Understanding children’s pain: in difficult times

Understanding children’s pain: helping in difficult times

When a death occurs in the family or in our circle of close friends, we are all very sad, with the little ones is no different, but we do not always understand how children work, we see that they act differently than what we think is normal, but we do not know what to do.

  • Doesn’t grief affect you in the same way as adults?Or do they manifest it differently? What happens is that children understand and face grief in different ways depending on their stage of development.
  • Do adults need to understand how children suffer in order to help them in these difficult times?.

“Time is a doctor who heals all pains. “Difficult?

During these first years of life, children are physically and emotionally very dependent on the caregiver, this role is usually played by mothers, when this figure dies that gives them protection and affection, children go through a very difficult time.

Although they do not understand what death is and its consequences, what they perceive is the absence of that person who is their fundamental support in life, so from 6 to 8 months we can already observe the behaviors of babies that indicate the suffering they suffer. are experimenting, because that person is gone and knows or has the intuition that he will no longer see it.

They feel abandoned and unprotected: they look with their eyes or cry heartbrokenly waiting for that person to return, they can also reject new caregivers, sleep disorders, eating problems or tantrums, in children who already know how to speak you see how they ask questions about the deceased, although after a few minutes they seem to have forgotten it.

At this age, it is very important that children feel loved and protected by someone else as soon as possible, this will not prevent them from waiting for the return of the deceased, but it will help them gradually return to normal.

When children are in this age group, they have acquired more skills and understand better than when they were younger, however, they still do not understand that death is irreversible, so it is very common for people to insist on seeing the deceased.
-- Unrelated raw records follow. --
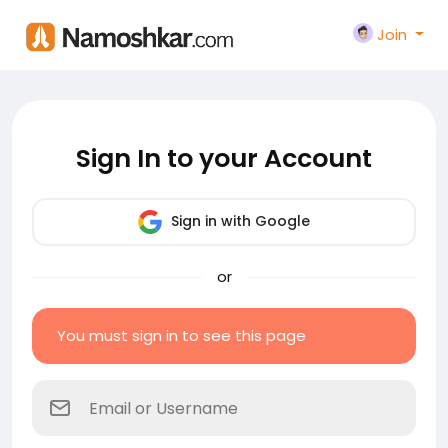
Join
Sign In to your Account
Sign in with Google
or
You must sign in to see this page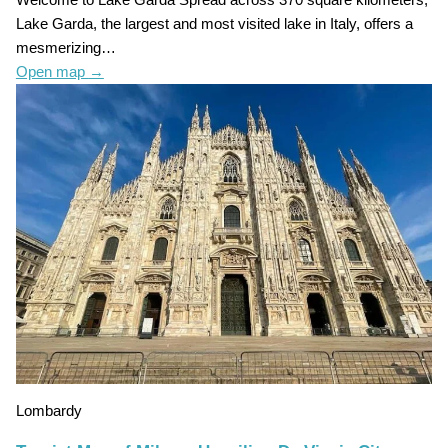
Welcome to Lake Garda Spread across 370 square kilometers,
Lake Garda, the largest and most visited lake in Italy, offers a
mesmerizing…
Open map
→
Lombardy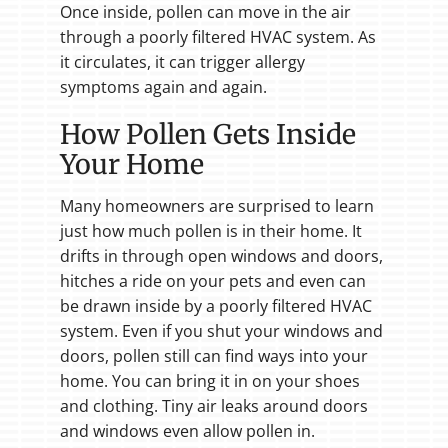
Once inside, pollen can move in the air
through a poorly filtered HVAC system. As
it circulates, it can trigger allergy
symptoms again and again.
How Pollen Gets Inside
Your Home
Many homeowners are surprised to learn
just how much pollen is in their home. It
drifts in through open windows and doors,
hitches a ride on your pets and even can
be drawn inside by a poorly filtered HVAC
system. Even if you shut your windows and
doors, pollen still can find ways into your
home. You can bring it in on your shoes
and clothing. Tiny air leaks around doors
and windows even allow pollen in.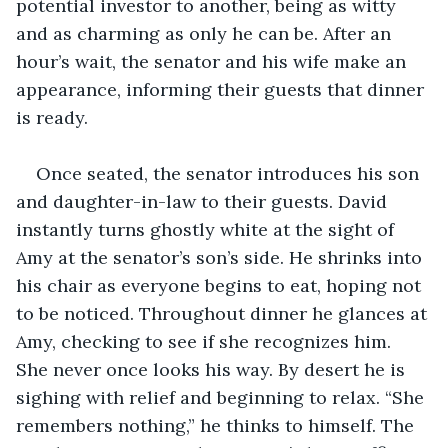
potential investor to another, being as witty 
and as charming as only he can be. After an 
hour’s wait, the senator and his wife make an 
appearance, informing their guests that dinner 
is ready. 
Once seated, the senator introduces his son 
and daughter-in-law to their guests. David 
instantly turns ghostly white at the sight of 
Amy at the senator’s son’s side. He shrinks into 
his chair as everyone begins to eat, hoping not 
to be noticed. Throughout dinner he glances at 
Amy, checking to see if she recognizes him. 
She never once looks his way. By desert he is 
sighing with relief and beginning to relax. “She 
remembers nothing,” he thinks to himself. The 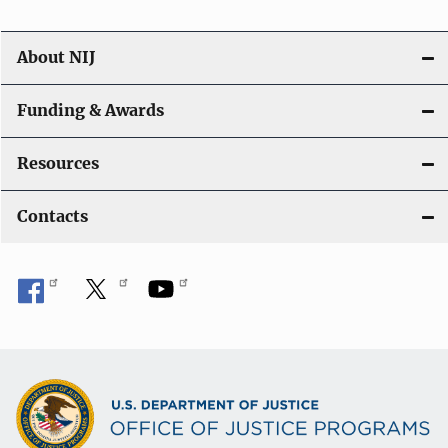
About NIJ
Funding & Awards
Resources
Contacts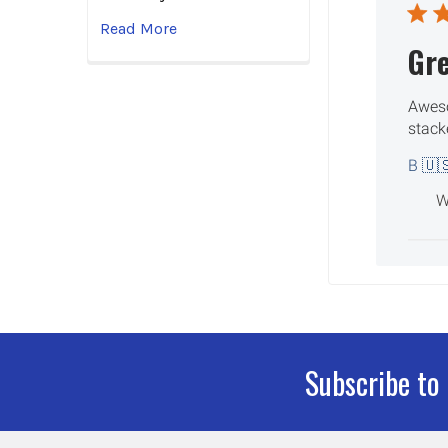
Read More
Gr
Aweso
stack
B 🇺
W
Subscribe to
Footer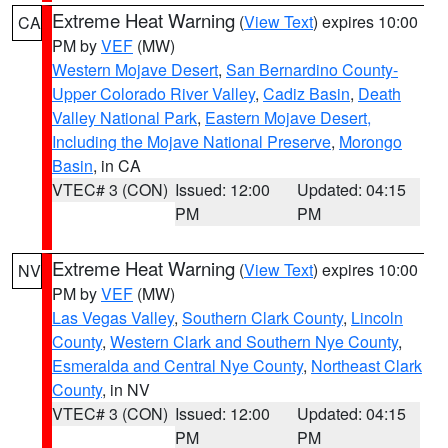
Extreme Heat Warning
(
View Text
) expires 10:00
CA
PM by
VEF
(MW)
Western Mojave Desert
,
San Bernardino County-
Upper Colorado River Valley
,
Cadiz Basin
,
Death
Valley National Park
,
Eastern Mojave Desert,
Including the Mojave National Preserve
,
Morongo
Basin
, in CA
VTEC# 3 (CON)
Issued: 12:00
Updated: 04:15
PM
PM
Extreme Heat Warning
(
View Text
) expires 10:00
NV
PM by
VEF
(MW)
Las Vegas Valley
,
Southern Clark County
,
Lincoln
County
,
Western Clark and Southern Nye County
,
Esmeralda and Central Nye County
,
Northeast Clark
County
, in NV
VTEC# 3 (CON)
Issued: 12:00
Updated: 04:15
PM
PM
Although they believe their loved one will return, their absence provokes many negative emotions. They feel fear, sadness, anger and even guilt. They feel abandoned and separation anxiety often occurs through psychological distress and behavioral changes.

Inappropriate behaviors, disobedience or tantrums usually occur, you may not be interested in new activities, wetting the bed or nightmares, this is normal and over time usually disappears, if it disappears it is an indication that the child is not going through this phase and needs the help of a psychologist.

“If you take away too much pain, it will double the pain. ” – Molière-

From the age of 6 or 7 children begin to understand what death is and what it means to die, so the way grief is handled is changing slightly, at this age the first thing that usually appears is rejection and denial: this cannot happen!You can’t believe this is true.

In addition to denying the fact, it is also normal for them to feel guilty or blame the deceased, because it is a stage of life when children embody everything, other feelings, such as anger or fear, also appear, fear often manifests itself in a constant need to be with the people you love because they fear that they too will die.

“Didn’t anyone ever tell me that pain was a fear?-C. S. Lewis-

There may also be violent behaviors, rejection of other relatives, assaults, nightmares or lack of concentration, these behaviors should not be overlooked as they often express a desire to accompany the deceased, so be aware of possible suicidal ideas.

It is very important that those who live with the child help him accept the death of that person he loved so much, in this way teachers, friends and family play a key role in these difficult times and can contribute to the mourning unfolding normally. .

Images courtesy of Tim Graf, Michal Parzuchowski and Laith Abuabdu.